**DIRECTIONS FOR THIS TASK**
In the GTO tire thread below, why did the poster who bought Falken Ziex tires choose them over the other brands they would have considered? Answer in one to three sentences.

# Tires on 04 and 05 GTOs



## linux_fan (Feb 19, 2005)

Well, I only have 7,000 miles on my 05, and the tires have become badly out of balance already. I'm used to tires becoming unbalanced on sports cars, but it usually takes 15,000 or more for it to happen. I'm wondering if the 6 months it took the car to get here after being made damaged the tires. Anyway, I've had them balanced twice, and rotated twice, and the steering wheel is still shaking badly above 50mph. I was wondering if anyone has replaced tires on an 04 or 05 yet, and if so, what did you buy, and do you like them? Thanks.


----------



## b_a_betterperson (Feb 16, 2005)

Can't recommend the tires I got (Falken Ziex) but can wholeheartedly recommend http://www.tires.com and America's Discount Tire. My new tires, if you can believe this, were OUT OF ROUND -- but the manager of the nearest America's Tire just kept bringing in more of them until there were four good ones. 

Would have considered a bunch of other brands -- but wanted the rounded shoulder of the Fukkens to make sure there weren't any clearance issues.


----------



## LS2FAST (Jul 22, 2005)

b_a_betterperson said:


> Can't recommend the tires I got (Falken Ziex)

**DATA SUPPLIED**
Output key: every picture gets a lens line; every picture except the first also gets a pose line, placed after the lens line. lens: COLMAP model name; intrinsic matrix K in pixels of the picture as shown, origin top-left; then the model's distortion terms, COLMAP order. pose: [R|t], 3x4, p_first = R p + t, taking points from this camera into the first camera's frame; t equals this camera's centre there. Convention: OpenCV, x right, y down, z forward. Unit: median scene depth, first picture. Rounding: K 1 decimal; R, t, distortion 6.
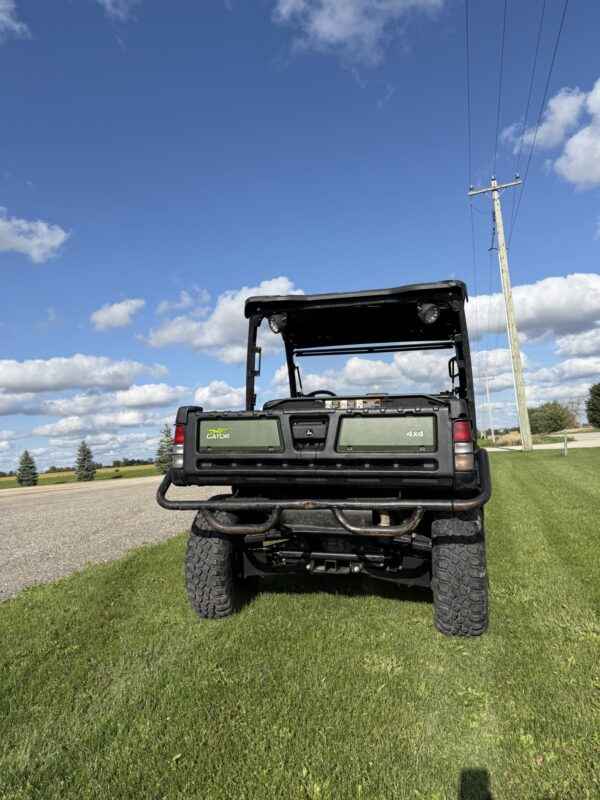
lens RADIAL K [[568.0, 0, 284.3], [0, 568.0, 400.3], [0, 0, 1]] dist [0.000041, 0.000608]
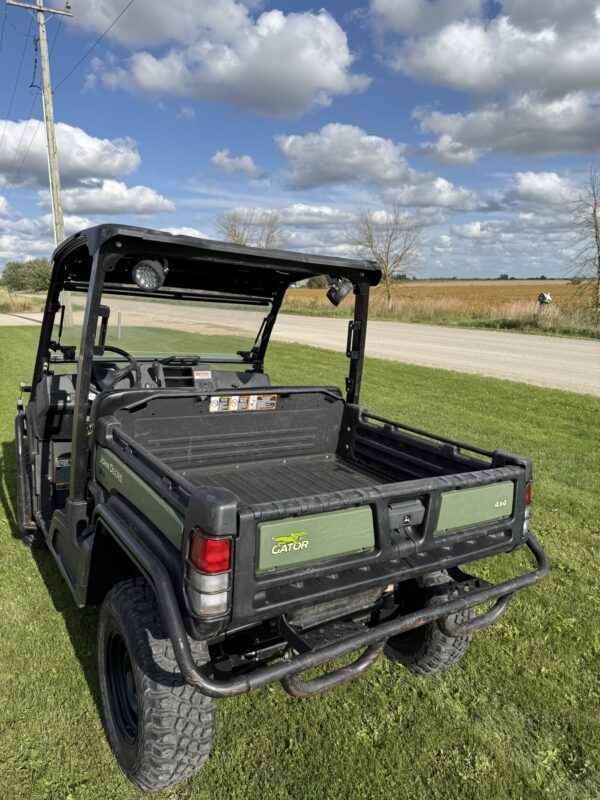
lens RADIAL K [[568.0, 0, 284.3], [0, 568.0, 400.3], [0, 0, 1]] dist [0.000041, 0.000608]
pose [[0.639852, -0.075934, 0.764738, -0.079211], [-0.124580, 0.971695, 0.200719, -0.028606], [-0.758333, -0.223702, 0.612281, 0.095530]]
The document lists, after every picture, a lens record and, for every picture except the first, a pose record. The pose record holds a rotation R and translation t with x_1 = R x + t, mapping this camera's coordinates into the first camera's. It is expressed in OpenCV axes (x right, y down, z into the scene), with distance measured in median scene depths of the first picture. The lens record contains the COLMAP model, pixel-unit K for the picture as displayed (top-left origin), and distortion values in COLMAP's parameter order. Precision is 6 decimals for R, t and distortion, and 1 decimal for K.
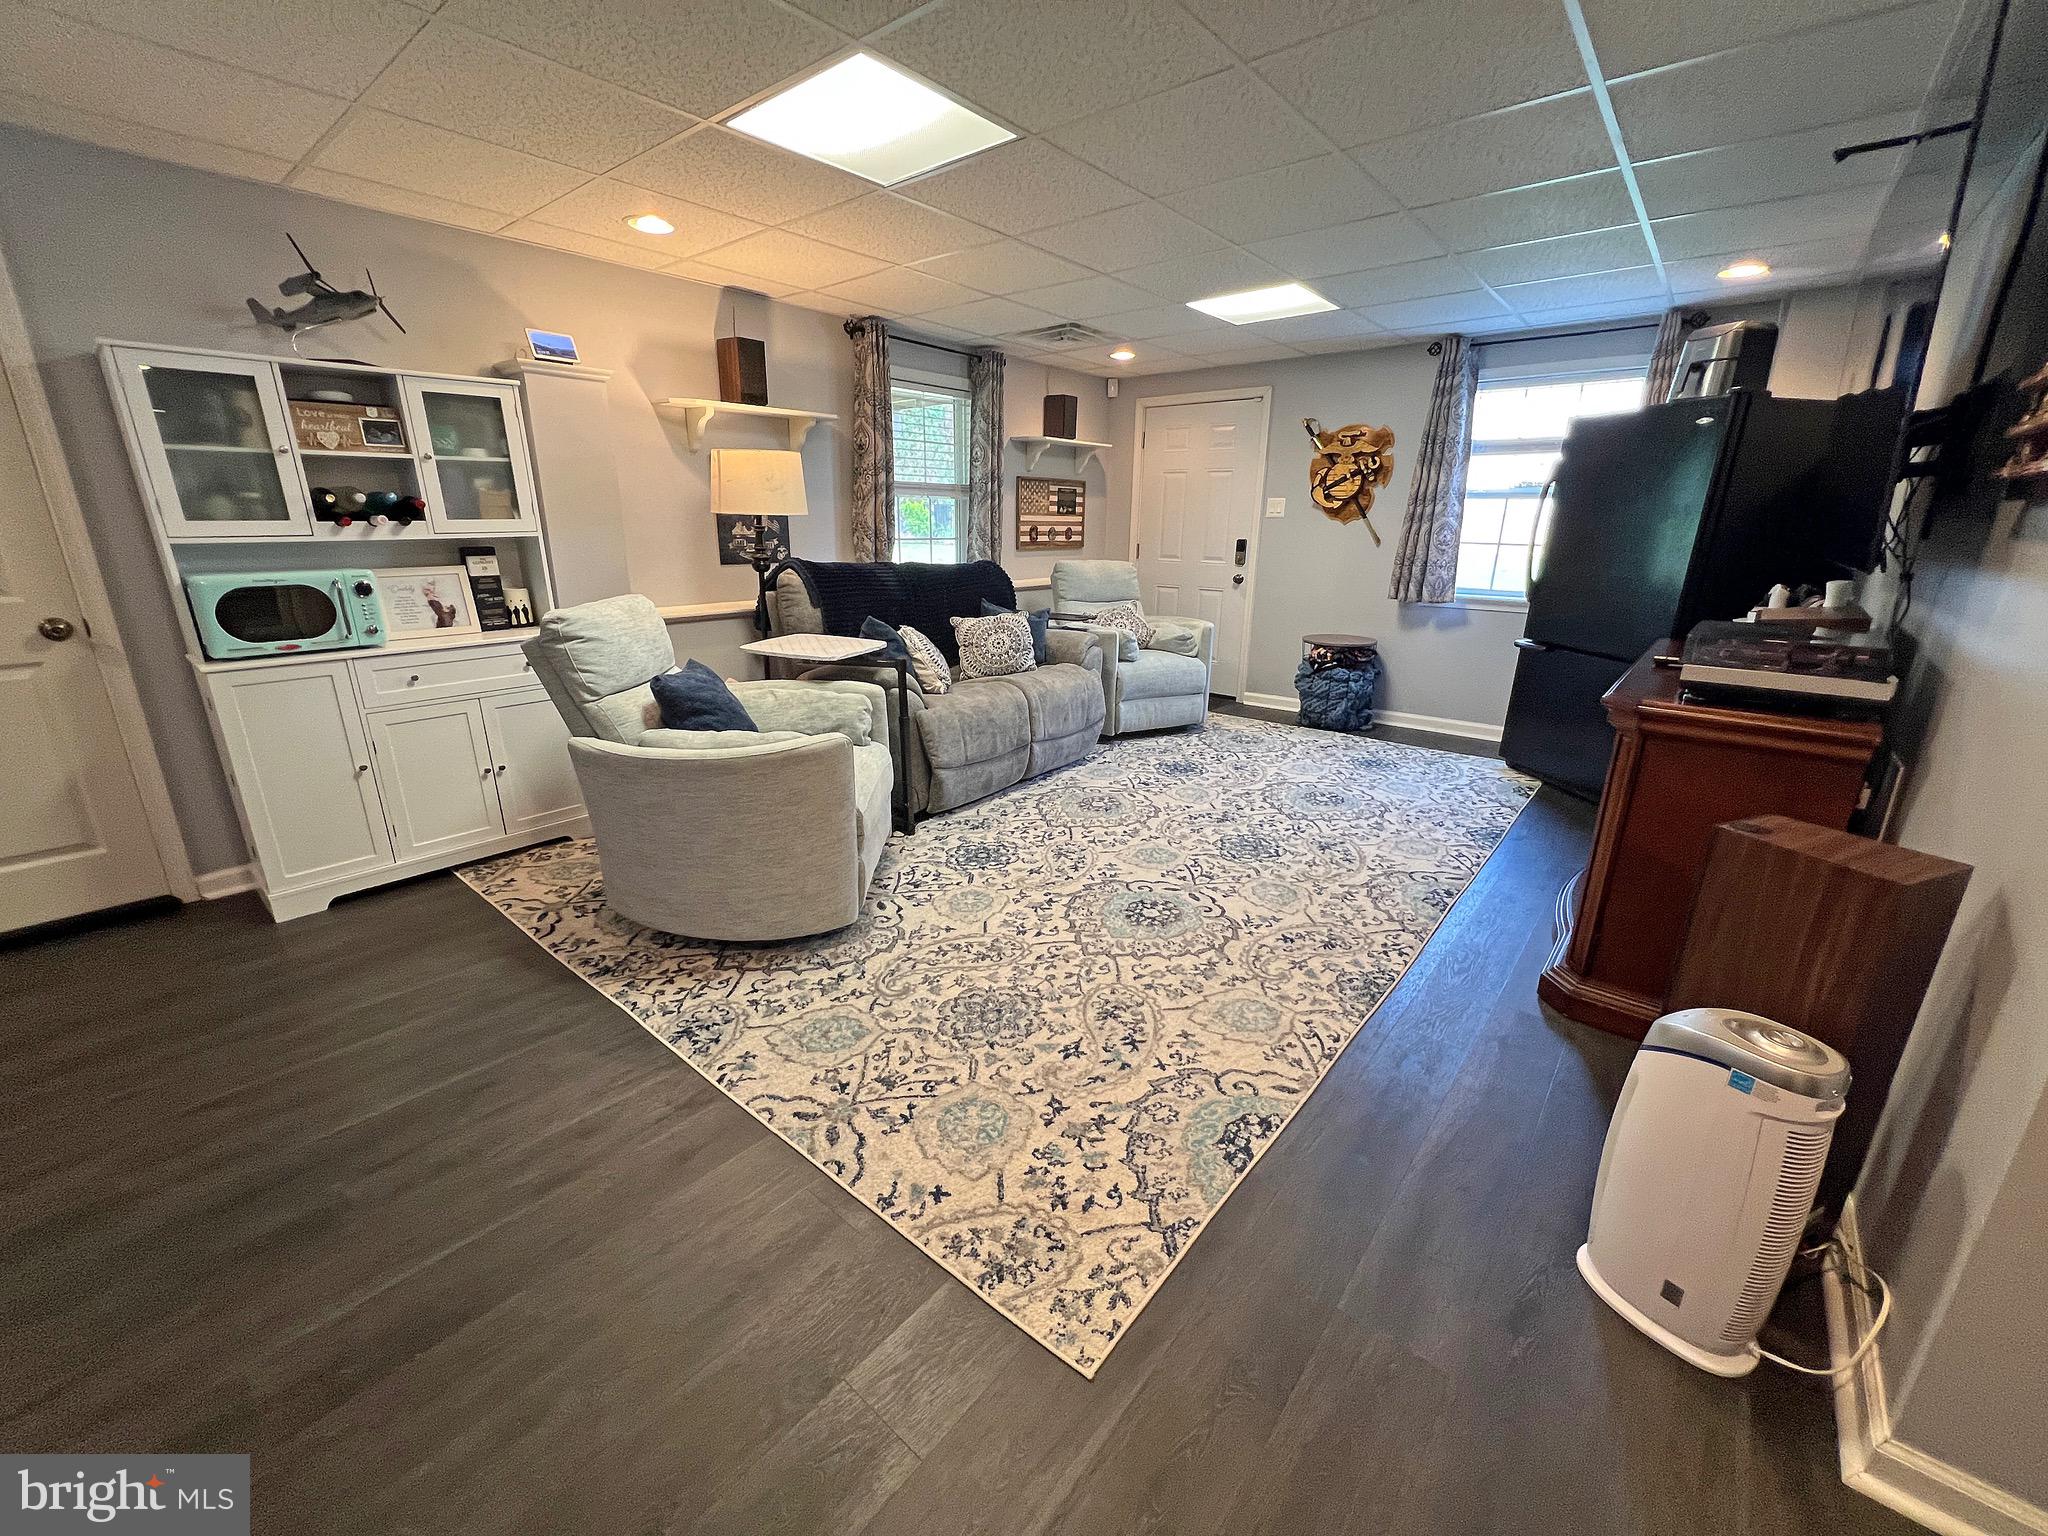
lens RADIAL K [[824.9, 0, 1025.1], [0, 824.9, 772.2], [0, 0, 1]] dist [-0.001067, 0.000071]
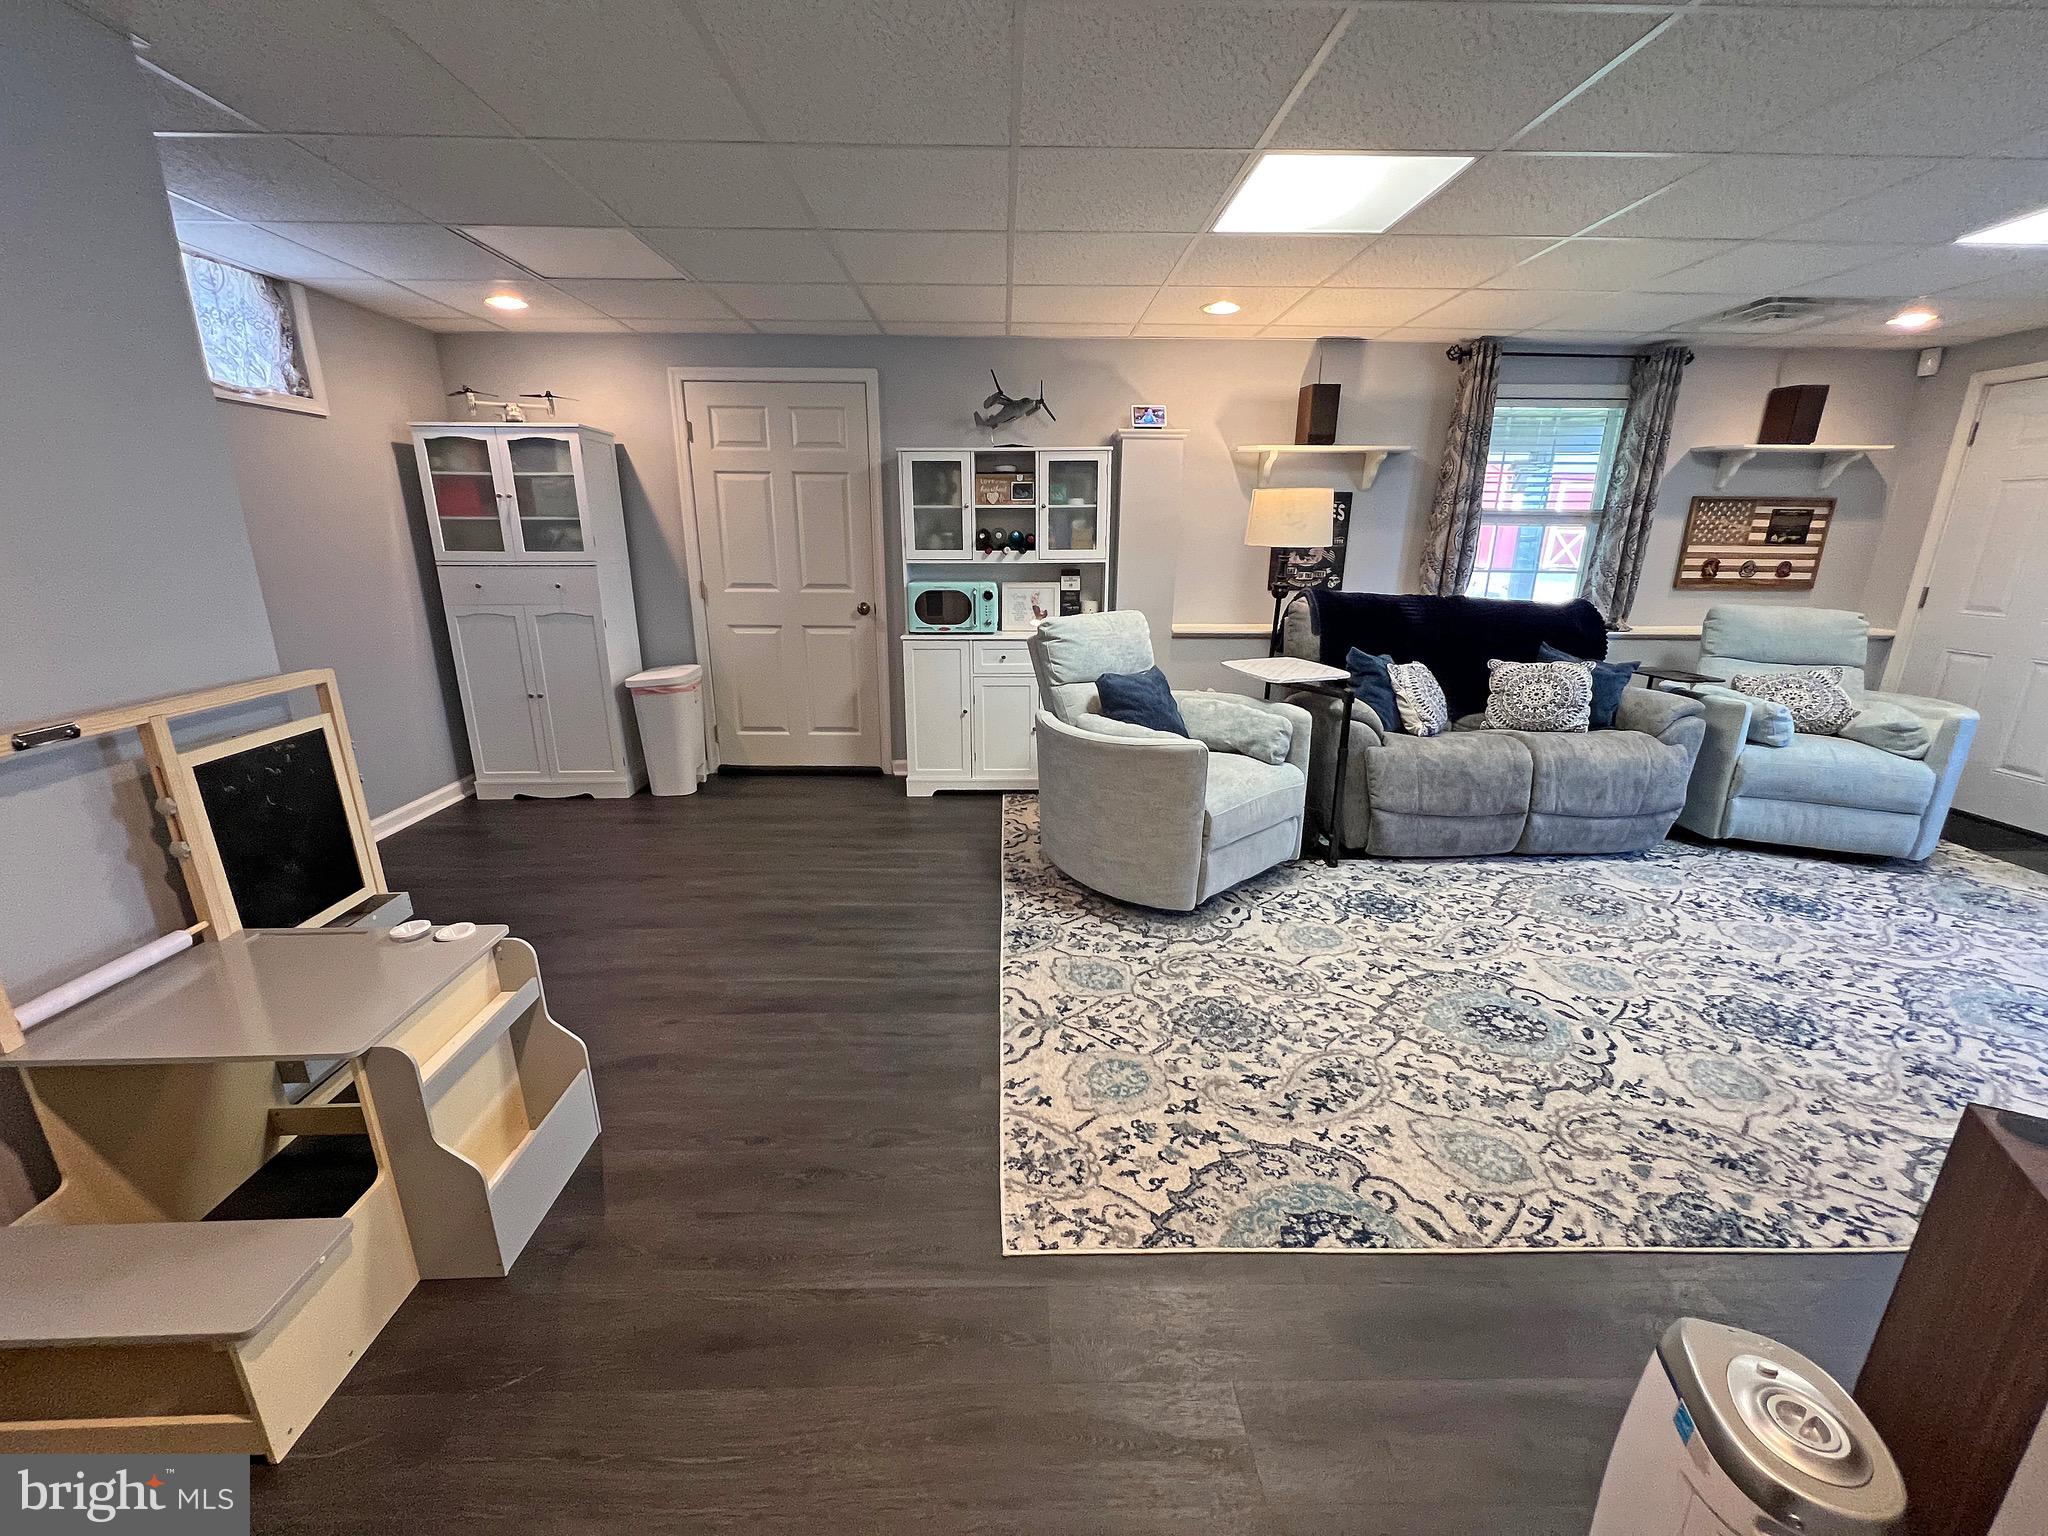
lens RADIAL K [[824.9, 0, 1017.1], [0, 824.9, 774.0], [0, 0, 1]] dist [-0.001067, 0.000071]
pose [[0.654303, 0.206425, -0.727513, 0.385765], [-0.223833, 0.971782, 0.074425, -0.027025], [0.722348, 0.114145, 0.682045, 0.042401]]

**TASK RESPONSE**
They wanted the rounded shoulder of the Falken tires to make sure there wouldn't be any clearance issues.